[llvm-dev] Understanding targets

Simon Atanasyan via llvm-dev llvm-dev at lists.llvm.org
Thu Nov 14 01:45:48 PST 2019


Hi,

1. Here by architecture I mean instruction set architecture (ISA) [1].
In extremely simplified form ISA can be considered a set of machine
instructions which can be handled by CPU.

2. Intel, ARM, MIPS etc design various ISAs. Intel designs and
manufactures CPUs. AMD uses almost the same instruction set as Intel
but uses different "internal" design of CPUs and manufactures them by
itself too. ARM, MIPS and some other companies only design CPUs. ARM
and MIPS processors are manufactured by other companies like Mediatek
or Qualcomm for example. Sometimes chipmakers produce CPU with
"canonical" design. Sometimes they add extensions. New instructions
for example.

2. Sometimes CPU name almost directly points to supported ISA. It's
true for Intel CPUs. For ARM and MIPS it's more difficult.
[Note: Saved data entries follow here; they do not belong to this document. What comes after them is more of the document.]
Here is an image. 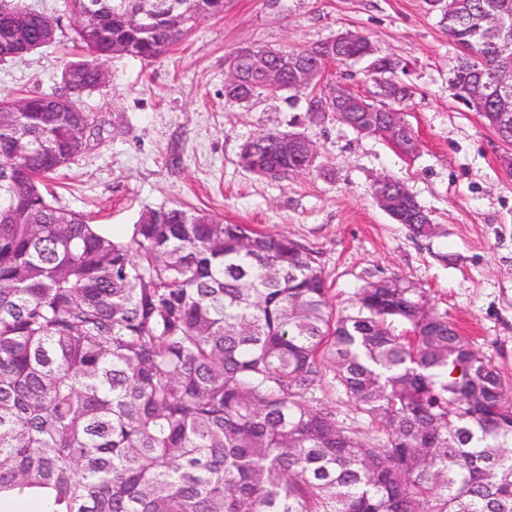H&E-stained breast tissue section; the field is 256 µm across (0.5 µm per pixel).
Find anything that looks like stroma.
Returning a JSON list of instances; mask_svg holds the SVG:
<instances>
[{
    "instance_id": "35a3bbf8",
    "label": "stroma",
    "mask_w": 512,
    "mask_h": 512,
    "mask_svg": "<svg viewBox=\"0 0 512 512\" xmlns=\"http://www.w3.org/2000/svg\"><path fill=\"white\" fill-rule=\"evenodd\" d=\"M57 19L52 43L0 62V95L48 92L72 60L65 0H29ZM441 8L428 0H225L224 15L147 63L117 56L79 105L100 131L48 186L59 205L128 240L149 208L201 210L230 224L286 234L315 252L336 309L366 282L404 276L427 292L472 345L512 377V178L506 145L458 103L449 63L457 53ZM352 32L400 61L413 87L404 108L418 143L406 155L333 117L312 123L287 93L224 105V61L242 47L296 50ZM268 130L300 131L314 166L285 180L241 167L243 145ZM402 182L436 230L420 237L373 197L377 179Z\"/></svg>"
}]
</instances>
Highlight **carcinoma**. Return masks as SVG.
Here are the masks:
<instances>
[{
    "label": "carcinoma",
    "instance_id": "obj_1",
    "mask_svg": "<svg viewBox=\"0 0 512 512\" xmlns=\"http://www.w3.org/2000/svg\"><path fill=\"white\" fill-rule=\"evenodd\" d=\"M67 0L88 57L50 93L0 96V500L42 512H512V381L401 277L359 288L336 311L315 255L286 235L203 211L150 208L127 241L44 194L45 179L90 147L96 124L78 101L116 55L152 62L184 42L224 0ZM448 23L472 51L452 66L455 97L470 69L509 74L512 0H468ZM495 12L509 38L485 41ZM50 18L0 0V62L53 42ZM317 44L289 52L268 88L241 58L224 87L231 107L288 91L310 96L301 68ZM359 38L337 62L370 55ZM512 113V98L479 113ZM383 113L347 112L351 128ZM286 132L248 141L242 166L262 178L310 167L283 159ZM340 387L374 433L324 402Z\"/></svg>",
    "mask_w": 512,
    "mask_h": 512
}]
</instances>
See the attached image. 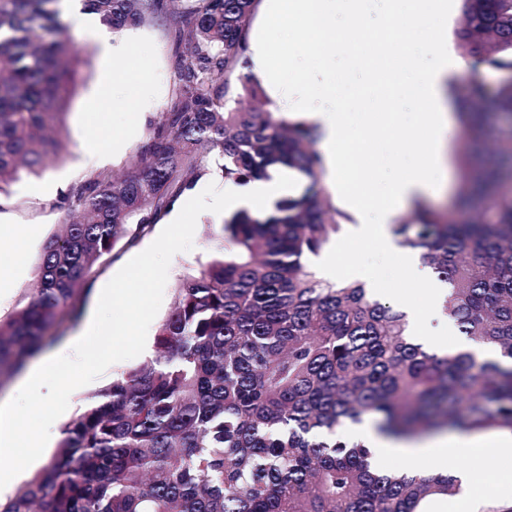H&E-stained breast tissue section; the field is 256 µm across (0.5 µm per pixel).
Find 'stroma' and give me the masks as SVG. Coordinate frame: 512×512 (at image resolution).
<instances>
[{
  "label": "stroma",
  "mask_w": 512,
  "mask_h": 512,
  "mask_svg": "<svg viewBox=\"0 0 512 512\" xmlns=\"http://www.w3.org/2000/svg\"><path fill=\"white\" fill-rule=\"evenodd\" d=\"M116 41L133 46L132 66L146 81L150 93L135 104H127L124 97L109 100L101 111L90 108V102L103 82V66L99 47L86 37H78L79 45L84 46L90 62L81 69L82 79L77 85L70 108L61 127L65 146L64 156L53 163L42 175H25L14 183L8 196L0 198V247L21 249L26 260L23 265L6 268L0 276V316L14 312L20 300L34 286L35 268L39 262L43 243L59 231L66 213L54 208L52 199H33L26 192L27 187L65 180L68 185H77L93 174L109 171L120 174L126 171L134 161L138 145L148 136L151 128L167 112L176 95L178 70L175 52L169 40L167 27L163 21L153 20L137 28L114 32ZM336 71L344 79V92L337 106L348 112L351 127H359L362 115L357 108L361 96H369L377 107H396L402 123L397 135L406 138L419 112L424 106L418 96H401L389 100L387 90L375 86L371 79L372 67L367 60L355 55H337ZM104 124L107 135L99 145L98 152H91L86 145V131L96 124ZM396 135H385L372 143L362 165L369 168L380 182H388L396 163L408 165L418 163L420 151L416 142L407 140L397 145ZM490 141L473 143L463 139L458 125L448 128V146L445 150V162L448 166V181L437 186L429 202L434 210L451 211L459 185L458 158L461 154L471 153L482 157L490 153ZM221 215L210 211L199 215L193 238V248L188 252L176 254L170 263L168 279L164 289L163 301L152 321L147 337L155 339L161 320L172 310L175 302V288L186 276L199 272L209 259L220 237L218 229ZM162 224H154L151 231L136 245L128 247L117 245L112 259L105 264L88 292L82 309L79 324L70 326L63 337L56 340L52 348L60 350L79 334L82 321L92 317L99 296L109 280L135 255L145 250L162 231ZM348 234L332 239L327 249L336 255V275L345 277L346 267L357 263L371 271L377 284L384 291L394 292L413 301L423 300L425 292L418 283L405 280L400 275L399 262L395 255L363 248L356 253L347 249ZM142 357L121 361L111 365L107 371L93 382L76 389L70 396L68 409L54 422L52 434L41 457L33 463L31 470L23 471L22 479H29L32 471L44 468L54 455L62 437L64 425L86 406L89 397L118 378L129 368L141 365Z\"/></svg>",
  "instance_id": "stroma-1"
}]
</instances>
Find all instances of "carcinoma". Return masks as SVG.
Listing matches in <instances>:
<instances>
[{"label": "carcinoma", "mask_w": 512, "mask_h": 512, "mask_svg": "<svg viewBox=\"0 0 512 512\" xmlns=\"http://www.w3.org/2000/svg\"><path fill=\"white\" fill-rule=\"evenodd\" d=\"M62 0H0V195L21 171L59 155L61 117L85 50L61 20ZM112 30L166 21L181 86L126 174L99 172L56 208L78 207L37 265L38 288L0 319V387L79 317L100 259L135 245L174 201L223 160L226 183L295 171L303 191L223 220L220 246L182 279L155 337L156 355L96 392L58 449L0 512H427L458 492L450 474L370 470V451L337 436L365 415L413 439L443 430L512 431V365L438 352L409 335L405 314L363 284L327 280L307 263L350 216L332 198L314 148L318 128L241 112L202 77L236 69L255 0H81ZM472 69L457 92L463 138H489L496 160L460 157L466 221L421 204L392 225L400 246L448 283L445 313L460 333L512 360V125L481 111L486 72L507 74L496 109L512 114V0H463L454 29Z\"/></svg>", "instance_id": "cac0c4a2"}]
</instances>
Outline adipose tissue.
Here are the masks:
<instances>
[{"instance_id":"ef3b65f1","label":"adipose tissue","mask_w":512,"mask_h":512,"mask_svg":"<svg viewBox=\"0 0 512 512\" xmlns=\"http://www.w3.org/2000/svg\"><path fill=\"white\" fill-rule=\"evenodd\" d=\"M400 2L408 19L429 26L427 49L434 53L435 62L412 75L426 106L425 113L419 117L413 129L415 137L421 141V159L415 167L394 179L391 185H377L374 177L362 170L348 169L345 148L351 136L345 113L322 111L312 105L305 94L306 88L313 83L331 96L340 91L332 49L350 40L358 41L364 29L362 19L369 9L366 0H345L350 24L342 31L336 28V0H263V31L251 39L248 70L269 87L274 97L292 102L294 119L317 126L320 132L318 149L323 157L327 179L335 194L343 197L350 208L362 216L355 236L356 243L399 255L403 276L424 284V305H414L397 296L392 299L393 304L406 313L415 337L441 350L445 347L443 338L448 335L454 337L456 350L471 353L480 360L497 361L501 358L499 352L468 338L458 337L455 324L443 315V306L448 297L447 287L430 268L422 265L416 252L401 247L392 233L396 220L411 210L416 201L427 197L434 184L442 180L445 140L452 120L448 111L451 67L447 56L437 52L445 34L431 16L429 0ZM292 21L298 22L308 36L311 63L304 75L290 87L282 79L286 60L272 48L263 32L287 26ZM72 22L79 32L100 42L105 56L111 60L112 72L124 73L121 90L125 95L147 94L145 83L130 72V53L125 46L114 45L92 16L76 11L72 14ZM296 188V180L278 173L269 181L225 185L223 195L214 197L213 205L225 210L244 207L255 210L270 199ZM348 431L354 441L371 449L372 462L378 468L395 458L401 468L409 472L429 465L444 473L448 470L446 459L451 455L463 458L480 455L495 460L512 457V432L509 431L493 438L457 434L407 442L381 434L368 417L360 423L349 425Z\"/></svg>"}]
</instances>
There no
ISA named "Qualcomm Snapdragon 820" and you have to look as
documentation to get know that this chip supports ARMv8 ISA. MIPS
R3000 [2] implements MIPS I ISA [3].

3. RISC is an abbreviation for "reduced instruction set computer" [4].
It covers a large set of ISAs designed by different companies. MIPS in
particular. RISC-V (supported by LLVM) is an open-source hardware
instruction set architecture based on "reduced instruction set
computer" principles [5]. MIPS 1 is a RISC ISA, RISC-V is a RISC ISA
too. But MIPS 1 is not equal to RISC-V as well as MIPS 1 is not equal
to SPARC.

4. Some ISA defines floating point instructions, some other does not
do that. CPU might support most part of ISA but does not support
floating point instructions. You need to refer CPU documentation. For
example, if your CPU supports MIPS32 R2 ISA (which defines FPU
instructions), but does not have FPU, you can specify that and request
emulation of FPU by the following Clang options: -mips32r2
-msoft-float.

[1] https://en.wikipedia.org/wiki/Instruction_set_architecture
[2] https://en.wikipedia.org/wiki/R3000
[3] https://en.wikipedia.org/wiki/MIPS_architecture#MIPS_I
[4] https://en.wikipedia.org/wiki/Reduced_instruction_set_computer
[5] https://en.wikipedia.org/wiki/RISC-V

On Thu, Nov 14, 2019 at 10:11 AM Gaier, Bjoern <Bjoern.Gaier at horiba.com> wrote:
> So the R3000 is a "MIPS CPU"? What does that actually mean? Is the architecture MIPS? Or the producer? When I go to Wikipedia I see MIPS as the designer, so I take it is like saying "Intel CPU" or "AMD CPU" but that does not tell me anything about the assembly instruction it uses, right?
> But then also I see as Design "RISC", as I understood it describes the assembly instructions? But why would I tell Clang to target "mips1" when the design of the R3000 is RISC? Why isn't RISCV correct then? Or RISC1 or so...
>
> Also how does that influence floating point arithmetic? I often heard that those are separated processors FPUs(?). So could it be, that there is an additional processor besides the processor I know about? Like R3000 + FPU? Wouldn't had Clang or any other compiler to know about such a construct or is that not the case?